Most of my research concentrates on statistical methods applicable in the social sciences, in particular multivariate categorical data. Currently I am working on three topics.
Assessing model fit using incomplete data. Most data sets collected by surveys are incomplete because of nonresponse and coverage errors. In most analyses, researchers try to make up for missing data using imputation methods but this is only justified if one has reason to believe that the information in the observed data is relevant to find out the missing part of the data. I am looking at ways to assess model fit without making such assumptions, by allowing the unobserved part of the data to be potentially very different from the observed part. Naturally, when such an approach is implemented, the data provide the user with much weaker evidence against a statistical model, then in the approach when the unobserved part of the data is supposed to be similar to the observed part.

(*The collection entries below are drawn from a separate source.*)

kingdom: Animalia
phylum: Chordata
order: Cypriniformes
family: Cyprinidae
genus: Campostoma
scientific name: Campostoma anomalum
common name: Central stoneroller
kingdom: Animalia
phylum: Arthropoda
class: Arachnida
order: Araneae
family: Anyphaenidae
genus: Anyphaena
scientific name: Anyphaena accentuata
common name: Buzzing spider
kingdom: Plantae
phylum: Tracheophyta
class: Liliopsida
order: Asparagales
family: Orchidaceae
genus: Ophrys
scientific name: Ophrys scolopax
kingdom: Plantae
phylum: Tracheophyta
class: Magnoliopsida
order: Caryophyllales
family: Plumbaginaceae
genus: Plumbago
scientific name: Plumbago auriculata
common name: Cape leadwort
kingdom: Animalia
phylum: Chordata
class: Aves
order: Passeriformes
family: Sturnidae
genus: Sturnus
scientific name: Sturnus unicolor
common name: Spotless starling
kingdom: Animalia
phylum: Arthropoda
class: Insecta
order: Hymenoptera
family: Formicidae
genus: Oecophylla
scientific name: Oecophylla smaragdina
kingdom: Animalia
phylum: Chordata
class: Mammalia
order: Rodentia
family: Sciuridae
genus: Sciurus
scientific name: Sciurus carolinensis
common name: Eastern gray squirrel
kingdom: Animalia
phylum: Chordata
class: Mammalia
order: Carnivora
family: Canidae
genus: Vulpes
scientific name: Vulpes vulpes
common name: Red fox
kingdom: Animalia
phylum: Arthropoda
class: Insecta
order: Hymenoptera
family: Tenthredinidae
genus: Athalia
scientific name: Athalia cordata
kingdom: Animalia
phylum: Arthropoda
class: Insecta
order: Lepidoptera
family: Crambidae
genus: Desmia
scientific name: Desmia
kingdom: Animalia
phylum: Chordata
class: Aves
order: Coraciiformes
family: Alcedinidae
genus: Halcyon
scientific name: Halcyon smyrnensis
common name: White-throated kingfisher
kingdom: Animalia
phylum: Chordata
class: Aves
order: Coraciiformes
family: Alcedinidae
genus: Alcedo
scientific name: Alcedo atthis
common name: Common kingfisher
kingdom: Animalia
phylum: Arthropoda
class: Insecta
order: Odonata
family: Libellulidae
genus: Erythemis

Marginal models for categorical data. These are statistical models when previous knowledge restricts certain marginal distributions of the contingency table. Such models are relevant in several applications, including repeated measurements and panel studies, graphical models that represent Markov type properties or fusion of data sets from different sources. I have mostly worked on existence, characterization and parameterization issues related to such models. Many of the theoretical results are generalizations of results known for log-linear models and may be used to better understand and characterize Markov models associated directed acyclic graphs and chain graphs. In general, new insights into the smoothness properties of conditional independence models may be obtained.
Treatment selection. The preferable treatment, either in the causal or the evidential sense, when two treatments are compared, is usually selected using the odds ratio or the relative risk or a similar comparison. I am working on finding out how the so-called Simpson paradox is related to the application of the odds ratio or the relative risk to select a treatment, and on developing more consistent ways of reading off from the data which treatment is better.